Qu'est-ce que "l'effet papillon inversé" décrit par une équipe de l'université Yale?
Un simple battement d'ailes quelque part dans le monde peut déclencher une réaction en chaîne – c'est le fameux "effet papillon". Une étude met en garde contre le processus inverse : le changement climatique transforme les principaux refuges de ces insectes en pièges écologiques (université Yale).
Les lépidoptères vous fascinent ? Vous n'êtes pas seul(e) ! "La diversité, l'élégance et la beauté pure des papillons passionnent des gens dans le monde entier", souligne dans un communiqué de l'université Yale Walter Jetz, professeur d'écologie et de biologie évolutive et directeur du centre pour la Biodiversité et le Changement mondial au sein de la prestigieuse institution américaine.
En analysant les relations de parenté entre les organismes ("données phylogénétiques") ainsi que les aires de répartition géographiques de plus de 12 000 espèces à travers la planète, le scientifique et ses collègues ont découvert que deux tiers des espèces de papillons se trouvent exclusivement ou principalement dans des régions montagneuses.
Or, les écosystèmes d'altitude se transforment à toute vitesse sous l'effet du changement climatique : en effet, les montagnes sont, avec les régions arctiques, les zones de la planète qui se réchauffent le plus vite (Centre de ressources pour l'adaptation au changement climatique, ministère de l'Écologie, 2024).
La diversification "fascinante" des papillons pourrait sonner leur glas
Ainsi, selon l'étude publiée par l'équipe de Yale le 24 mars dans la revue Nature Ecology and Evolution (S. Pinkert et al., 2025), s'agissant des papillons tropicaux par exemple, près des deux tiers (64 %) de leur "niche" de température – c'est-à-dire la superficie totale correspondant aux températures propices à leur survie et à leur reproduction – aura disparu d'ici 2070.
Autrement dit, pour retrouver un environnement compatible avec leur biologie, les lépidoptères devront donc se déplacer de plus en plus haut… jusqu'à se retrouver inévitablement piégés au niveau des sommets.
"Malheureusement, notre première évaluation mondiale de la diversité des papillons et des menaces qui pèsent sur eux révèle que la diversification fascinante de ces insectes dans des environnements de très haute altitude pourrait désormais sonner leur glas, des milliers d'espèces étant potentiellement menacées d'extinction par le réchauffement climatique au cours de ce siècle", déplore le Pr Jetz.
Inclure davantage les insectes dans les plans de conservation
Jusqu'à présent, à la connaissance des auteurs de l'étude, il n'existait aucune évaluation géographique globale de la diversité, de la rareté et des menaces liées au changement climatique pour un groupe d'insectes, quel qu'il soit.
Or, ces nouveaux travaux révèlent que les schémas de diversité des papillons diffèrent "fortement" de ceux de groupes "beaucoup mieux étudiés" tels que les oiseaux, les mammifères ou les amphibiens.
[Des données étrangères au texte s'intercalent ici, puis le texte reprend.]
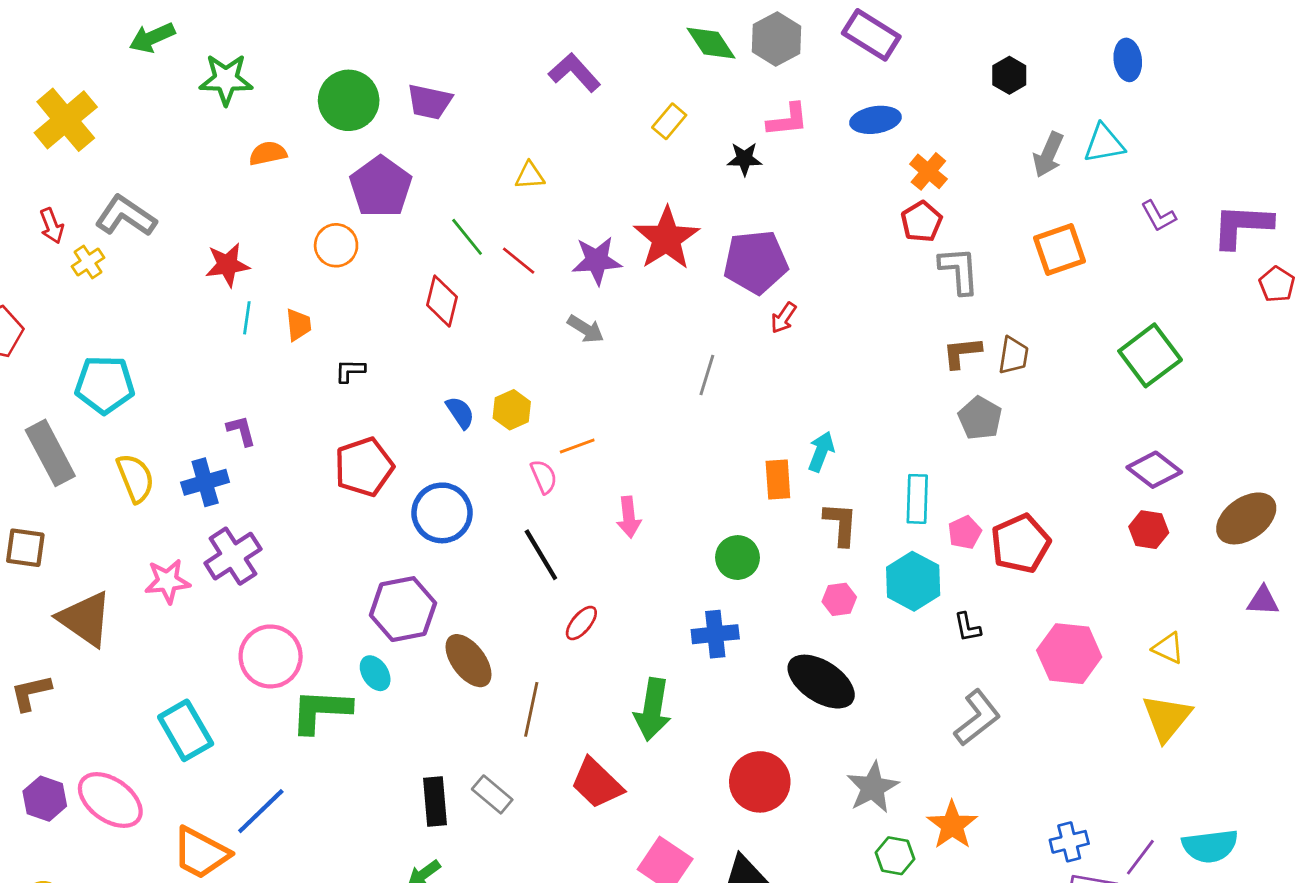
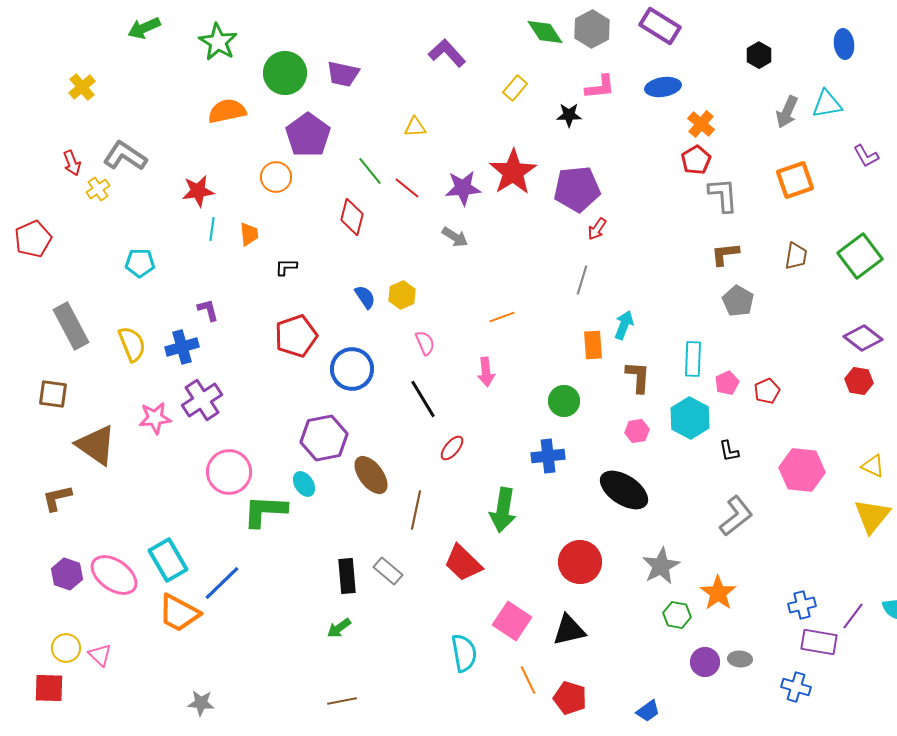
green star: (226, 79) -> (218, 42), moved, turned 30
yellow cross: (66, 120) -> (82, 87), size x0.6
orange semicircle: (268, 153) -> (227, 111), size x1.4
brown trapezoid: (1013, 355) -> (796, 256), moved
gray line: (707, 375) -> (582, 280), moved
cyan pentagon: (105, 385) -> (140, 263), moved, size x0.7
orange line: (577, 446) -> (502, 317), moved
red pentagon: (1020, 544) -> (767, 391), size x0.6
cyan rectangle: (186, 730) -> (168, 560), moved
Les scientifiques de Yale espèrent donc que leurs résultats aideront les acteurs de la conservation de la nature à inclure davantage les insectes dans leurs plans d'action.
"La réduction des émissions de carbone, associée à l'identification proactive et à la préservation des habitats clés des papillons et des corridors migratoires, sera essentielle pour garantir la survie d'une grande partie de la diversité des papillons au profit des générations futures", prône le professeur.